I had thought about buying this lens for some time.
I stopped reading when I got to this:

*The first lens was not up to our expectations so, as usual, we tested another. With the second still falling short, we brought in a third lens that, unfortunately, appeared similar to the first two. The first three lenses were retail-acquired, so I opted for a Zeiss loan to get the fourth copy. I was certain that lens would be optimal, but in the end, was least satisfied with this one (#4 in our image quality test results).*

I think Bryan could have put one line at the top of the review that would have summed it up, "Most likely, you will not want to buy this lens"

Very good, yet disappointing review.


----------



## Ozarker (May 7, 2018)

On the upside, Zeiss still has the tooling to make version 1.


----------



## infared (May 8, 2018)

Try a Sigma Art 14mm F/1.8 Lens....
Keep money in the bank and use an Excellent lens.


----------



## Ah-Keong (May 8, 2018)

quite funny since there is no change in the optics design?!

there is a change of the optics between the Milvus and Planar line of the 50mm and the 85mm.
Luckily there is no change of the Milvus and Makro-Planar of the 50mm and 100mm


----------



## Mt Spokane Photography (May 8, 2018)

Do they come out of the same factory? Some of the Zeiss are made in Japan, but high end ones in Germany. It just takes a minute error in grinding to change a lens totally. I did not bother to check.


----------



## Mr Bean (May 8, 2018)

I have a previous model of the 15mm f2.8 and its a gem. Sharp across the entire frame and a beauty to use.

** Edit: When I say previous model, I'm referring to the Distagon - same optical layout as the Milvus **


----------



## sanj (May 8, 2018)

Mr Bean said:


> I have a previous model of the 15mm f2.8 and its a gem. Sharp across the entire frame and a beauty to use.



I had it. Replaced it with Canon 16-35 2.8 III. Could not be happier.


----------



## Canoneer (May 8, 2018)

Save some money and get equal performance on the IRIX 15mm F/2.4


----------



## ahsanford (May 8, 2018)

sanj said:


> Mr Bean said:
> 
> 
> > I have a previous model of the 15mm f2.8 and its a gem. Sharp across the entire frame and a beauty to use.
> ...



Hammer, meet nail. That's spot on:

https://www.the-digital-picture.com/Reviews/ISO-12233-Sample-Crops.aspx?Lens=1073&Camera=979&Sample=0&FLI=0&API=0&LensComp=794&CameraComp=979&SampleComp=0&FLIComp=0&APIComp=0

So you can get this Milvus, or you can get a sharper lens with autofocus, the ability to zoom, and the option to use a relatively standard filter size and a standard Lee 100x100/100x150 front filter setup ..._and_ save $700.

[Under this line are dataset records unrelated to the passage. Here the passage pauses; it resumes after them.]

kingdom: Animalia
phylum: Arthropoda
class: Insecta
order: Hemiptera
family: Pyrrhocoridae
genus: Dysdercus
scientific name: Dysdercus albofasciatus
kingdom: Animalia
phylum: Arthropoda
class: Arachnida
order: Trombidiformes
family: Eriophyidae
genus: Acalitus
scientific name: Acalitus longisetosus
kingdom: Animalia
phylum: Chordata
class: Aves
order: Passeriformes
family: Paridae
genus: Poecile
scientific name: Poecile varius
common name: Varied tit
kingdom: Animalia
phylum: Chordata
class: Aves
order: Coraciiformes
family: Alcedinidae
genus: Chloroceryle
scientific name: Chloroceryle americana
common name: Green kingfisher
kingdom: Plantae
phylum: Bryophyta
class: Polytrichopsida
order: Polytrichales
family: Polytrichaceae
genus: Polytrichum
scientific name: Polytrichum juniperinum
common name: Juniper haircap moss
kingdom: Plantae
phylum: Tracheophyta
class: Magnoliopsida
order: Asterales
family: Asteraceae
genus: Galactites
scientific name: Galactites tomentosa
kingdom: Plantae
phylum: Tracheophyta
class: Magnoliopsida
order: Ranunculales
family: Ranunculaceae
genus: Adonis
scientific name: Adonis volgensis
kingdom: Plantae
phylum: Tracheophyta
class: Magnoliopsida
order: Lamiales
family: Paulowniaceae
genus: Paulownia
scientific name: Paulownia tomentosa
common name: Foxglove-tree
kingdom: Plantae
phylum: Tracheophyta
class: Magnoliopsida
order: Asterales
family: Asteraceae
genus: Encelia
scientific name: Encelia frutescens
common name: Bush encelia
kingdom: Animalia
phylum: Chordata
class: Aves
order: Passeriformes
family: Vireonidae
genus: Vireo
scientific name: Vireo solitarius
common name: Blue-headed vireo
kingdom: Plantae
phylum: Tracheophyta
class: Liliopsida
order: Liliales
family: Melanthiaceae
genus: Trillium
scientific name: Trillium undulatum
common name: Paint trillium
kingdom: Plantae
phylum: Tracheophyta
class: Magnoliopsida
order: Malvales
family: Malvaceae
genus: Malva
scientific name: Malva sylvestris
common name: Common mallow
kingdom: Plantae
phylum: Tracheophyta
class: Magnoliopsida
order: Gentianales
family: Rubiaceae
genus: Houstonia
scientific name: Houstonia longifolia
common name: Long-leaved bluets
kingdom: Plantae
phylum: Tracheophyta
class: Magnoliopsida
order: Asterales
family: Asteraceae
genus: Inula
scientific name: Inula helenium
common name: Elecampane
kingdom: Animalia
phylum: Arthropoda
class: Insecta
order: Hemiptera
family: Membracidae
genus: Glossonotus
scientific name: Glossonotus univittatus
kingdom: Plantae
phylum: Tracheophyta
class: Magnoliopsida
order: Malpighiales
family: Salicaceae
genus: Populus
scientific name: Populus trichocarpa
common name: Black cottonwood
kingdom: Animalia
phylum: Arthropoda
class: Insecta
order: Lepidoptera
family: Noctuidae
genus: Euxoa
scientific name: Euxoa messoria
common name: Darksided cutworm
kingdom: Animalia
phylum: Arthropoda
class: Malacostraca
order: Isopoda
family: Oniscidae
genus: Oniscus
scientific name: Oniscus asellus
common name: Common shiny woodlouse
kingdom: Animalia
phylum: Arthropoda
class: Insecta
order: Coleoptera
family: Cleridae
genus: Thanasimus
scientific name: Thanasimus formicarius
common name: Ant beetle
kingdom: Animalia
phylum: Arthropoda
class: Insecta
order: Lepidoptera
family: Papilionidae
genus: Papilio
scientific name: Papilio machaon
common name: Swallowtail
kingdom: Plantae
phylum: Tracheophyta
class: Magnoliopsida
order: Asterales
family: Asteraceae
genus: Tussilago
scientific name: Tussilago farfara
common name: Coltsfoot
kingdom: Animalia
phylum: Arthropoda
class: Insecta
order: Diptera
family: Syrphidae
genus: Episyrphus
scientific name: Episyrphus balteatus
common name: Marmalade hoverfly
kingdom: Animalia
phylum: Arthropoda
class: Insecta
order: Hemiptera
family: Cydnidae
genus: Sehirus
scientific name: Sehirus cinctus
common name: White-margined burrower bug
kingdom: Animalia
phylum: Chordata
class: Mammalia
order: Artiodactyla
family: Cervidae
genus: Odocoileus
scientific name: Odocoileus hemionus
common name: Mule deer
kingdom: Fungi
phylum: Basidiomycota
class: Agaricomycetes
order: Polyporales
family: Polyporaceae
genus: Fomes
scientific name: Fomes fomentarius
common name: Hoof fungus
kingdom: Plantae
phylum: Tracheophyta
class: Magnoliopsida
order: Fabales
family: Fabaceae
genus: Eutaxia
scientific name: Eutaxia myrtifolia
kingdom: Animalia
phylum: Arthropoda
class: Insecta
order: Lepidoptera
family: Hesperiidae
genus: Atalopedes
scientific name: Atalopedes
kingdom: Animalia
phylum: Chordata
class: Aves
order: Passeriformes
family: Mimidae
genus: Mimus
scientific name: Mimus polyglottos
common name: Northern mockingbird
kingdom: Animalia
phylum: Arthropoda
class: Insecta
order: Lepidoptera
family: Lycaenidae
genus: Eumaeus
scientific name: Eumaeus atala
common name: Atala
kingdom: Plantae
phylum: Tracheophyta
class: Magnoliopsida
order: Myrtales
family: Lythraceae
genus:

The Milvus' only upsides are possibly coma (for astro, which I haven't seen tested yet), vignetting and if it is de-clickable like the other Milvus lenses for video purposes (but that might only be an upside for a Nikon mount version that actually has a mechanical aperture ring).

I'm sorry, if you are going to offer a prime to stack up against the 16-35 f/2.8L III, it either has to be cheaper or it had better split the atom optically. This Milvus doesn't. Move on.

- A


----------



## Mr Bean (May 8, 2018)

Since I mostly use it for astro, I have no need for a zoom. But the hard infinity stop makes focusing at night a no brainer. Like any lens, its a tool for a purpose.


----------



## mb66energy (May 10, 2018)

Makes me lusting for the 16-35 f/4.0 Canon because of its much better IQ and better flare resistance.
Sigma is very sharp at f/1.8 (!!!!!) but contrast in contralight is poor.
The Milvus version has advanced in contralight contrast compared to its predecessor but the resolution in the corners is very bad (for a lens of such heritage).

While not being exactly f/2.8 nor 15mm the EF 16-35 f/4.0 from Canon seems to be a very good option and throws in Zoom, AF and IS which are really welcome tools supporting photography.


----------



## sanj (May 10, 2018)

Mr Bean said:


> Since I mostly use it for astro, I have no need for a zoom. But the hard infinity stop makes focusing at night a no brainer. Like any lens, its a tool for a purpose.



I use live view, zoom in and focus very effective. Sir.


----------